Naomi Watts und Viggo Mortensen
© Getty Naomi Watts und Viggo Mortensen

Toronto Toronto - Festival ohne goldene Preise

Die Filmfestspiele in Toronto sind vorbei. Doch am Ende gibt es keine glamouröse Party, auf der goldene Statuen glitzern. Die Preisvergabe dauert nur 20 Minuten

Aus Toronto berichtet Julide Tanriverdi

Zahlreiche Promis, gestresste Journalisten, lange Schlangen an den Kinos. Das ist jetzt vorbei! 10 Tage lang wurden 349 Filme aus 55 Ländern in Toronto gezeigt. Mit Ausnahme der Prominenten ernährten sich die meisten in dieser Zeit von Sandwich, Müsliriegeln, Chips, Cookies und Coke - wer will schon Mittag essen, wenn er stattdessen einen Film mit Jake Gyllenhaal gucken kann? Viele haben dicke Ringe unter den Augen, denn der Schlafverlust ist enorm. 23 Filme stehen allein auf meiner Liste und die meisten sind über zwei Stunden lang (was ist eigentlich mit dem 90-Minuten-Film passiert?), das sind drei bis vier Filme pro Tag. Puh! Es ist ein Festival, wie man es aus Cannes, Berlin oder Venedig kennt - mit einer Ausnahme. Am Ende gibt es keine glamouröse Party, auf der goldene Statuen vergeben werden. Nur 20 Minuten dauert die Preisvergabe, bei die Gewinner von einem Blatt Papier vorgelesen werden. Kein großer Auftritt, keine flammenden Reden, nichts!

Warum ist dieses Festival aber dennoch wichtig? Ab September beginnt die sogenannte Oscar-Season, also die Zeit, in der die Studios ihre besten Filme zeigen. Denn im Januar werden die Nominierungen bekannt gegeben. Und ein alter Gag ist, dass die zahlreichen Mitglieder der Academy of Motion Picture Arts and Sciences (die die begehrte Goldstatue vergibt) ein schlechtes Gedächtnis haben und sich kaum an Filme erinnern können, die vorher gezeigt wurden. Deshalb gibt es hier Premieren der Werke, von denen das Studio glaubt, sie seien oscarträchtig. Gewinner aus den europäischen Festivals werden auch noch einmal präsentiert. Wer hier für Gesprächsstoff sorgt, bekommt zur Belohnung "Oscar-Buzz" – denn ab jetzt wird spekuliert, wer zu den begehrten Fünf pro Kategorie zählen wird. Und Medienwirbel kann nie schaden.

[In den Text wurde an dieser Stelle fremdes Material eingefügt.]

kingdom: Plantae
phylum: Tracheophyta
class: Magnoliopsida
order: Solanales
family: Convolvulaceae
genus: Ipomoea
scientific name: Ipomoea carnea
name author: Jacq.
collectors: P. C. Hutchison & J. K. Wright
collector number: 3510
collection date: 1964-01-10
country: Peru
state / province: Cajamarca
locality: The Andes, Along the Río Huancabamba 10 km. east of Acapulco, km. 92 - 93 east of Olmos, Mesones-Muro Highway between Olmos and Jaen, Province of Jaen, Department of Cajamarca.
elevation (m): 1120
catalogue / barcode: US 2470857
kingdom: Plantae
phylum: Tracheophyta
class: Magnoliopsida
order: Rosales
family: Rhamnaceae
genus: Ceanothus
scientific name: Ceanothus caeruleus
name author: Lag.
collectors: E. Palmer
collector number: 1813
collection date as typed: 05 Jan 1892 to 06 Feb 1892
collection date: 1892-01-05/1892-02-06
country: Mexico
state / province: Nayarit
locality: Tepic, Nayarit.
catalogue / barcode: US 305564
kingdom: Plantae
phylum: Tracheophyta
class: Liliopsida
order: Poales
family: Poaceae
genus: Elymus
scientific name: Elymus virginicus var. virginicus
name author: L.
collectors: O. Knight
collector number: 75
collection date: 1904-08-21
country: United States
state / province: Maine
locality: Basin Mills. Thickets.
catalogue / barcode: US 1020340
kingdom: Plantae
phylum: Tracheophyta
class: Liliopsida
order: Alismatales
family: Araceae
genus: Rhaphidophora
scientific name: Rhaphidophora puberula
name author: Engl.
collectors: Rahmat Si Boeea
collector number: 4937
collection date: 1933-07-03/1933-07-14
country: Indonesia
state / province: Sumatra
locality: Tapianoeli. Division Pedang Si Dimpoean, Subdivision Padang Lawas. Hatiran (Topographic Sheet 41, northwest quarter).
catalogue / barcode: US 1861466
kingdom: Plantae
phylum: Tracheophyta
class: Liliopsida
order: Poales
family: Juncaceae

In den vergangenen Jahren klappte das sehr gut - Filme wie "Brokeback Mountain", "Last King of Scotland" oder "Walk the Line" wurden in Toronto zum Gesprächsstoff und wurden mit zahlreichen Oscars belohnt. Lohnt sich also, diese Filme anzusehen.

Deshalb hier die kurze Liste der Preise, die nicht den kanadischen Film ehren (davon gibt es mehrere) und ihrer Gewinner: Der Prize of the International Critics (FIPRESCI Prize) ging an "La Zona" von Rodrigo Plás aus Mexiko/Spanien. Der Film untersucht das große Gefälle zwischen Arm und Reich in Mexiko anhand einer Beziehung zweier Teenager, der Cadillac People's Choice Award (gewählt vom Publikum) ging an David Cronenberg's "Eastern Promises". "Juno" von Jason Reitman und der Dokumentarfilm "Body of War" von Phil Donahue und Ellen Spiro belegten den zweiten und dritten Platz.